Nos esportes, a falta de aptidão natural e a má vontade dão mais na cara, porém nas artes alguém sem talento ainda consegue encorajamento, aplausos e cachês. Era o que Frederico sempre pensava quando recordava sua infância e no seu pai artista.
Além de fotografo, cantor e ator, seu pai era também dono dos meios de produção, no caso, dono de uma companhia de teatro infantil. Por muitos anos o pequeno Frederico foi não só o ator principal das peças do pai, como também a criança de qualquer outra atividade que precisasse de algum prodígio. Seu pai talvez só não o inscreveu para miss universo, de resto, lá estava Frederico e o pai.

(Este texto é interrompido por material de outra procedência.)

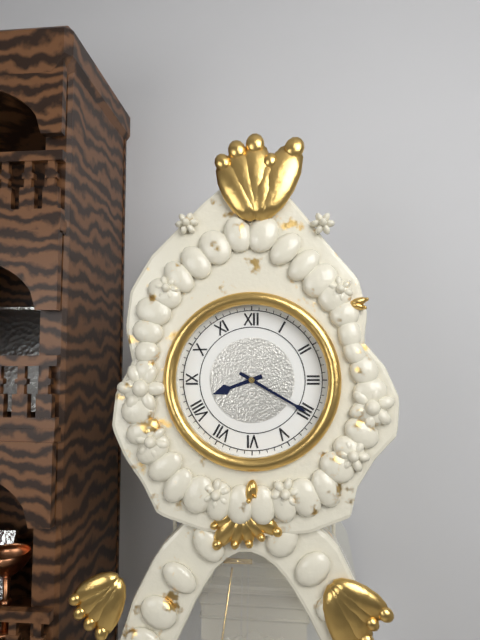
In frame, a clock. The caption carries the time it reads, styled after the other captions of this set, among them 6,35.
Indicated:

Como em todos os meios de trabalho, e nas artes cênicas não é diferente, para as mulheres o sarrafo é sempre mais alto e por isso elas precisam abandonar os papeis infantis aos 15 anos de idade, pois depois disso tudo fica estranhamente sensual e sexual. Mas para os homens, um Peter Pan de canelas peludas, bigodinho ralo e roupas apertadas ainda é um Peter Pan. Só que aos dezoito anos Frederico deu um basta em toda aquela palhaçada. Cada vitrine viva feita em lojas do centro ou comercial de TV em que figurou; cada escada nos circos da vida foram passados na cara de seu pai. Alegou que na escola era motivo de chacota, que as meninas o evitavam. O pai ficou arrasado, sonhava que seu rebento repetisse seus passos, superasse-os; que desse mais uma volta no parafuso; mas o menino queria ser motorista de ônibus, mineiro, vendedor de sapatos... Qualquer coisa menos, em suas palavras, um desinibido.
A última conversa que tiveram faz 20 anos, foi num natal qualquer, e as últimas mensagens que trocaram no aplicativo que a globo nunca diz o nome, mas todo mundo sabe que é o whatsapp, tem 5 meses. Até hoje. Pois o hoje é o dia do aniversário de 42 anos de Frederico, que é quando salta uma notificação dizendo: “Filho, olha o que achei na internet. Parabéns!”. Junto vem um link do youtube mostrando uma participação do menino Frederico num show de calouros em um programa local, onde ele canta a música Loirinha, de José Orlando.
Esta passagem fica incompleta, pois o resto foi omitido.